The story itself acknowledges that Maradona embodied many of the things that are problematic about football, with his ‘morally murky’ character. By the end of the story, Liu Ying discovers her inner feminist when she hears the vile chants of a football crowd. Award-winning journalist Leta Hong-Fincher has written two books about China’s burgeoning feminist movement. As this story notes, evidence is all around that a feminist awakening is long overdue.
‘Glass River’ by Qin Huadong involves an angler discovering a dead baby, and recalls the national scandal of Wang Yue in 2011. That was an incident in Foshan, Guangdong Province , when toddler Wang Yue was run over by a truck and nineteen passers-by ignored her prostrate body. She later died in hospital.
This was attributed to a culture of litigiousness in which those who attended to victims of accidents were often accused of causing them. Fiction can add extra shades of grey to an issue, and Fang Bin’s shameful inaction impacts his family life, but seeds of doubt are sewn as to whether he imagined the dead baby. It is possible that the callousness that is needed to survive in this society has sunken into his skin.
‘The MagiMirror Algorithm’ by Gu Shi recalls historian Yuval Noah Harari’s observation that present-day people are giving away data to tech companies as heedlessly as aboriginal people gave their land away to European settlers for simple trinkets. Face-recognition technology is already revolutionizing law-enforcement and other fields in China, and in this story, the main character subsumes her own judgment to it: “Apart from the more normal happiness, anger, sadness and joy, it could also detect more subtle expressions, such as indifference, doubt, recollections, concealment, and denial.” The narrator eventually discovers that, while modern technology provides a bottomless wealth of information, it takes much more than that to read people and their inner lives.
“Date at the Art Gallery” touches on the Tiananmen Square massacre of 1989, but is mostly about the ‘ant tribe’, that is Chinese born in the eighties and nineties who now have to endure squalid living conditions despite their formidable work ethic, due to a shortage of opportunities.
The main theme is the clash between youthful patriotism and the desire to improve society up against the impossibly harsh economic reality of Beijing life. Since getting into a marriage of convenience is a necessity for most, the narrator concludes: “If I didn’t leave soon I would have no choice but to marry you … the alternative was to drift with the tide. Drift, well and truly, in the ebb and flow of people and cars.”
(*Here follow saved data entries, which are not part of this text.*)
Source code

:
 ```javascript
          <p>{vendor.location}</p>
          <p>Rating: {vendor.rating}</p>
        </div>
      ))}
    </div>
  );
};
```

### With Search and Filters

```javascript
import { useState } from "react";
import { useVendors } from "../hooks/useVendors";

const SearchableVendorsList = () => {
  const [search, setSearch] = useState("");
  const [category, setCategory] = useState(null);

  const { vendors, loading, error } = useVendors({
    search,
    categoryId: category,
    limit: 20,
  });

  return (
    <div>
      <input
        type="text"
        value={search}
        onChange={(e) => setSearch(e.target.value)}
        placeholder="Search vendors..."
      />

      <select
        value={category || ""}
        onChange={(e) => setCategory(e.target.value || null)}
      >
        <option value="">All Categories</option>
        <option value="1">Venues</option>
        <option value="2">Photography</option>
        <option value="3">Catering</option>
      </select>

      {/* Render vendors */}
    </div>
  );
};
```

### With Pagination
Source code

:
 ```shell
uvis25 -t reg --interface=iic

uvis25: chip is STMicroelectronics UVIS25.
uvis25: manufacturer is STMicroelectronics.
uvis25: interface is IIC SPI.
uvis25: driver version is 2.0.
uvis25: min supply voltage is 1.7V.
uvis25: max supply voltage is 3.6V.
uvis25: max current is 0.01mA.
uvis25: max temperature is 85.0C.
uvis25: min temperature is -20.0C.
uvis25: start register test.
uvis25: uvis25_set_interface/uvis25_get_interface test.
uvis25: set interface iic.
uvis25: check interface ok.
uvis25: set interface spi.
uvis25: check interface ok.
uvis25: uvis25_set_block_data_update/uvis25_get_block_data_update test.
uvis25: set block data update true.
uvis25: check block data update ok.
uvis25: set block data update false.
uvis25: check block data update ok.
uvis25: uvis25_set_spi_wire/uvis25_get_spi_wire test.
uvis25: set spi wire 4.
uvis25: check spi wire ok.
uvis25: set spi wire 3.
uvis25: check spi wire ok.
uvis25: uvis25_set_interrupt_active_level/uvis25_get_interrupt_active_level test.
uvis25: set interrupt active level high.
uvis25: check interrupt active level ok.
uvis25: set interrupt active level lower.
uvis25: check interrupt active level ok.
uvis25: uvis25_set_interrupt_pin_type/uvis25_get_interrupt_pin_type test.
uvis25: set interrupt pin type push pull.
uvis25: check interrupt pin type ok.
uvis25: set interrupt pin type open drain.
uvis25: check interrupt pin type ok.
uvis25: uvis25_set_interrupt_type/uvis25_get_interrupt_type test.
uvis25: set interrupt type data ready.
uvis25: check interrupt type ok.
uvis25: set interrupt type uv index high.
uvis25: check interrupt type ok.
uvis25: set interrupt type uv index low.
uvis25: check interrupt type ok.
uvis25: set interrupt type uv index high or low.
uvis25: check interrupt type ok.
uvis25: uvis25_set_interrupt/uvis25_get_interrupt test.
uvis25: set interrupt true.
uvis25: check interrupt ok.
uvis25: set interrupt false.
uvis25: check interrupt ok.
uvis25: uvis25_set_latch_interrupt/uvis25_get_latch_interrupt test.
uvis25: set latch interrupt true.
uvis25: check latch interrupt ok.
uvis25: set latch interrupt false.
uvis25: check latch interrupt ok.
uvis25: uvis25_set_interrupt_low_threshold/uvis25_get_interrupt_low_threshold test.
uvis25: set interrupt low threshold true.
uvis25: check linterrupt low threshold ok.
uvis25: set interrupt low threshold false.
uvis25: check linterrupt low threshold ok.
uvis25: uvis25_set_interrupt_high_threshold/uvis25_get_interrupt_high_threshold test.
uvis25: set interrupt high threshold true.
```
At one stage, the narrator considers what life would be like in any other period in Beijing’s history. While not denying the poverty and misery that always existed, she concludes that life would have been easier. By the end, she is on a plane over the pacific, secretly hoping that it will be the next MH370.
With Beijing itself, as with the way Han Song describes Beijing West, it may not be possible to ‘locate its centre’, but this book makes it a worthwhile place to try to spend time with. It may be the capital of the brave new China, but most of the characters in this collection live downbeat lives. It paints a comprehensive and honest portrait of Beijing as a city whose course is impossible for any individual to influence, despite good intentions and lofty ambitions.